# EE Systems Seminar

**Recovering a hidden hamiltonian cycle via linear programming**

**Speaker:**Yihong Wu, Department of Statistics and Data Science, Yale University

**Location:**Moore B280

**Abstract: **One of the most pressing challenges in genomics is to reconstruct a long and contiguous DNA sequence from short DNA subsequences (contigs).
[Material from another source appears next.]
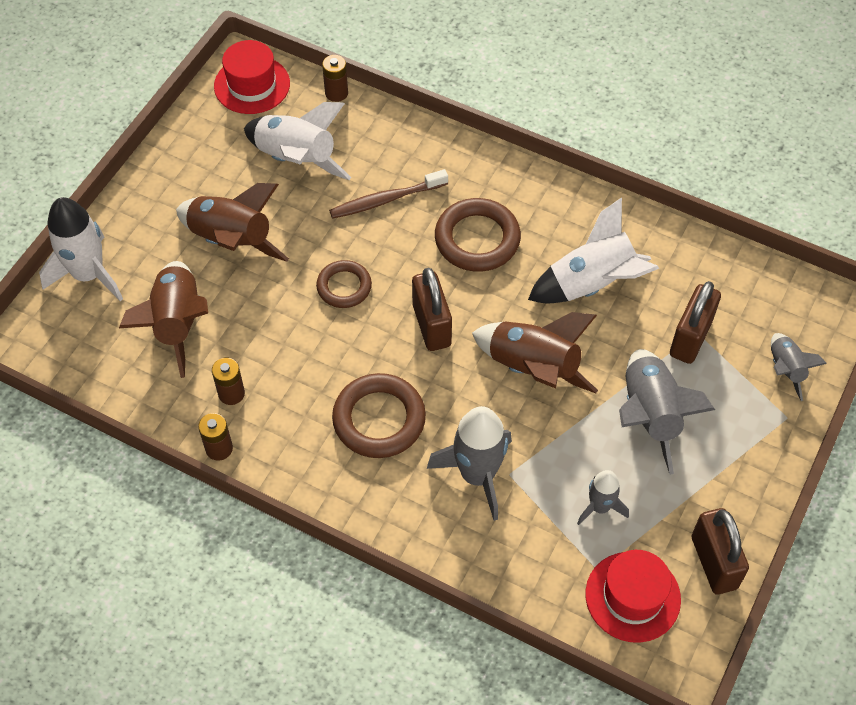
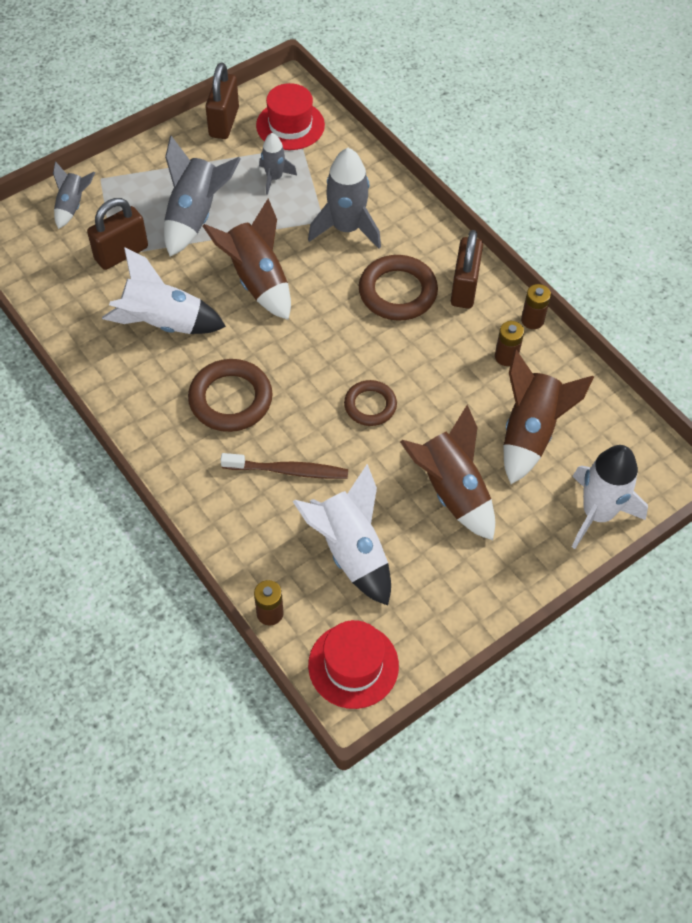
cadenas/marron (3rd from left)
Enabled by very recent developments in sequencing technology one can now obtain linkage information that is statistically correlated with the true contig ordering, so that many links are observed between neighboring pairs of contigs, while relatively few links are observed for non-neighboring pairs.

Representing contigs as vertices and observed numbers of links between contigs as edge weights, the problem of contig assembly reduces to a Travelling Salesman Problem (TSP) in a weighted complete graph of size $n$ with a hidden Hamiltonian cycle corresponding to the true ordering. We assume a statistical model where the edge weights on the hidden Hamiltonian cycle are drawn independently from a distribution $P_n$, while the remaining edge weights are drawn independently from $Q_n$. Despite the worst-case intractability of solving the TSP, we show that a simple linear programming (LP) relaxation, namely the fractional $2$-factor (F2F) LP, recovers the hidden Hamiltonian cycle with probability tending to one as $n to infty$ provided that $alpha_n - log n \to \infty$, where $\alpha_n \triangleq -2 \log \int \sqrt{dP_n dQ_n}$. This condition is information-theoretically optimal in the sense that, under mild distributional assumptions, $\alpha_n \geq (1+o(1) \log n$ is necessary for any algorithm to succeed regardless of the computational cost.

The analysis relies on the combinatorial characterization (in particular, the half-integrality) of vertices of the F2F polytope and the representation of extremal solutions as bicolored multi-graphs, which can be further decomposed into simpler ``blossom-type'' structures whose statistical deviation can be controlled.

This is joint work with Vivek Bagaria (Stanford), Jian Ding (Penn), David Tse (Stanford), and Jiaming Xu (Purdue).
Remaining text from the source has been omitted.